• TRY IT: Output every entry below word for word, without its pictures.
PROVIDED DATA section start
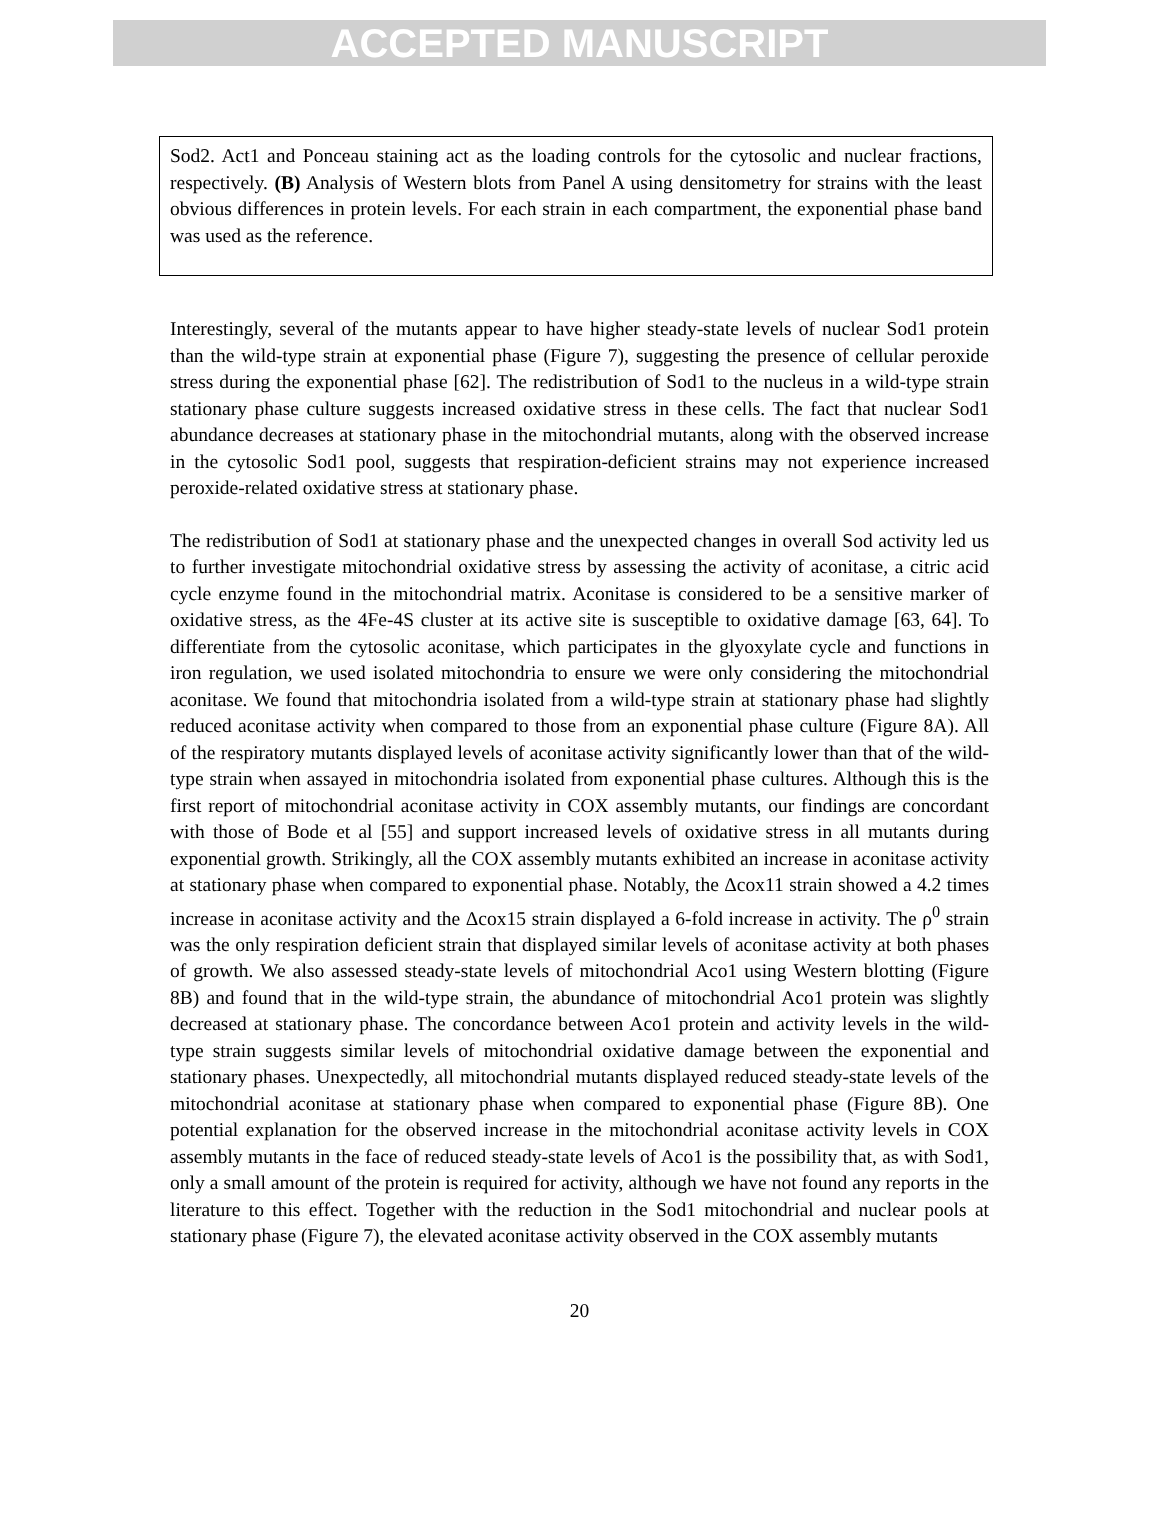ACCEPTED MANUSCRIPT
Sod2. Act1 and Ponceau staining act as the loading controls for the cytosolic and nuclear fractions, respectively. (B) Analysis of Western blots from Panel A using densitometry for strains with the least obvious differences in protein levels. For each strain in each compartment, the exponential phase band was used as the reference.
Interestingly, several of the mutants appear to have higher steady-state levels of nuclear Sod1 protein than the wild-type strain at exponential phase (Figure 7), suggesting the presence of cellular peroxide stress during the exponential phase [62]. The redistribution of Sod1 to the nucleus in a wild-type strain stationary phase culture suggests increased oxidative stress in these cells. The fact that nuclear Sod1 abundance decreases at stationary phase in the mitochondrial mutants, along with the observed increase in the cytosolic Sod1 pool, suggests that respiration-deficient strains may not experience increased peroxide-related oxidative stress at stationary phase.
The redistribution of Sod1 at stationary phase and the unexpected changes in overall Sod activity led us to further investigate mitochondrial oxidative stress by assessing the activity of aconitase, a citric acid cycle enzyme found in the mitochondrial matrix. Aconitase is considered to be a sensitive marker of oxidative stress, as the 4Fe-4S cluster at its active site is susceptible to oxidative damage [63, 64]. To differentiate from the cytosolic aconitase, which participates in the glyoxylate cycle and functions in iron regulation, we used isolated mitochondria to ensure we were only considering the mitochondrial aconitase. We found that mitochondria isolated from a wild-type strain at stationary phase had slightly reduced aconitase activity when compared to those from an exponential phase culture (Figure 8A). All of the respiratory mutants displayed levels of aconitase activity significantly lower than that of the wild-type strain when assayed in mitochondria isolated from exponential phase cultures. Although this is the first report of mitochondrial aconitase activity in COX assembly mutants, our findings are concordant with those of Bode et al [55] and support increased levels of oxidative stress in all mutants during exponential growth. Strikingly, all the COX assembly mutants exhibited an increase in aconitase activity at stationary phase when compared to exponential phase. Notably, the Δcox11 strain showed a 4.2 times increase in aconitase activity and the Δcox15 strain displayed a 6-fold increase in activity. The ρ<sup>0</sup> strain was the only respiration deficient strain that displayed similar levels of aconitase activity at both phases of growth. We also assessed steady-state levels of mitochondrial Aco1 using Western blotting (Figure 8B) and found that in the wild-type strain, the abundance of mitochondrial Aco1 protein was slightly decreased at stationary phase. The concordance between Aco1 protein and activity levels in the wild-type strain suggests similar levels of mitochondrial oxidative damage between the exponential and stationary phases. Unexpectedly, all mitochondrial mutants displayed reduced steady-state levels of the mitochondrial aconitase at stationary phase when compared to exponential phase (Figure 8B). One potential explanation for the observed increase in the mitochondrial aconitase activity levels in COX assembly mutants in the face of reduced steady-state levels of Aco1 is the possibility that, as with Sod1, only a small amount of the protein is required for activity, although we have not found any reports in the literature to this effect. Together with the reduction in the Sod1 mitochondrial and nuclear pools at stationary phase (Figure 7), the elevated aconitase activity observed in the COX assembly mutants
20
PROVIDED DATA section end
• RESPONSE AREA:
ACCEPTED MANUSCRIPT
Sod2. Act1 and Ponceau staining act as the loading controls for the cytosolic and nuclear fractions, respectively. (B) Analysis of Western blots from Panel A using densitometry for strains with the least obvious differences in protein levels. For each strain in each compartment, the exponential phase band was used as the reference.
Interestingly, several of the mutants appear to have higher steady-state levels of nuclear Sod1 protein than the wild-type strain at exponential phase (Figure 7), suggesting the presence of cellular peroxide stress during the exponential phase [62]. The redistribution of Sod1 to the nucleus in a wild-type strain stationary phase culture suggests increased oxidative stress in these cells. The fact that nuclear Sod1 abundance decreases at stationary phase in the mitochondrial mutants, along with the observed increase in the cytosolic Sod1 pool, suggests that respiration-deficient strains may not experience increased peroxide-related oxidative stress at stationary phase.
The redistribution of Sod1 at stationary phase and the unexpected changes in overall Sod activity led us to further investigate mitochondrial oxidative stress by assessing the activity of aconitase, a citric acid cycle enzyme found in the mitochondrial matrix. Aconitase is considered to be a sensitive marker of oxidative stress, as the 4Fe-4S cluster at its active site is susceptible to oxidative damage [63, 64]. To differentiate from the cytosolic aconitase, which participates in the glyoxylate cycle and functions in iron regulation, we used isolated mitochondria to ensure we were only considering the mitochondrial aconitase. We found that mitochondria isolated from a wild-type strain at stationary phase had slightly reduced aconitase activity when compared to those from an exponential phase culture (Figure 8A). All of the respiratory mutants displayed levels of aconitase activity significantly lower than that of the wild-type strain when assayed in mitochondria isolated from exponential phase cultures. Although this is the first report of mitochondrial aconitase activity in COX assembly mutants, our findings are concordant with those of Bode et al [55] and support increased levels of oxidative stress in all mutants during exponential growth. Strikingly, all the COX assembly mutants exhibited an increase in aconitase activity at stationary phase when compared to exponential phase. Notably, the Δcox11 strain showed a 4.2 times increase in aconitase activity and the Δcox15 strain displayed a 6-fold increase in activity. The ρ<sup>0</sup> strain was the only respiration deficient strain that displayed similar levels of aconitase activity at both phases of growth. We also assessed steady-state levels of mitochondrial Aco1 using Western blotting (Figure 8B) and found that in the wild-type strain, the abundance of mitochondrial Aco1 protein was slightly decreased at stationary phase. The concordance between Aco1 protein and activity levels in the wild-type strain suggests similar levels of mitochondrial oxidative damage between the exponential and stationary phases. Unexpectedly, all mitochondrial mutants displayed reduced steady-state levels of the mitochondrial aconitase at stationary phase when compared to exponential phase (Figure 8B). One potential explanation for the observed increase in the mitochondrial aconitase activity levels in COX assembly mutants in the face of reduced steady-state levels of Aco1 is the possibility that, as with Sod1, only a small amount of the protein is required for activity, although we have not found any reports in the literature to this effect. Together with the reduction in the Sod1 mitochondrial and nuclear pools at stationary phase (Figure 7), the elevated aconitase activity observed in the COX assembly mutants
20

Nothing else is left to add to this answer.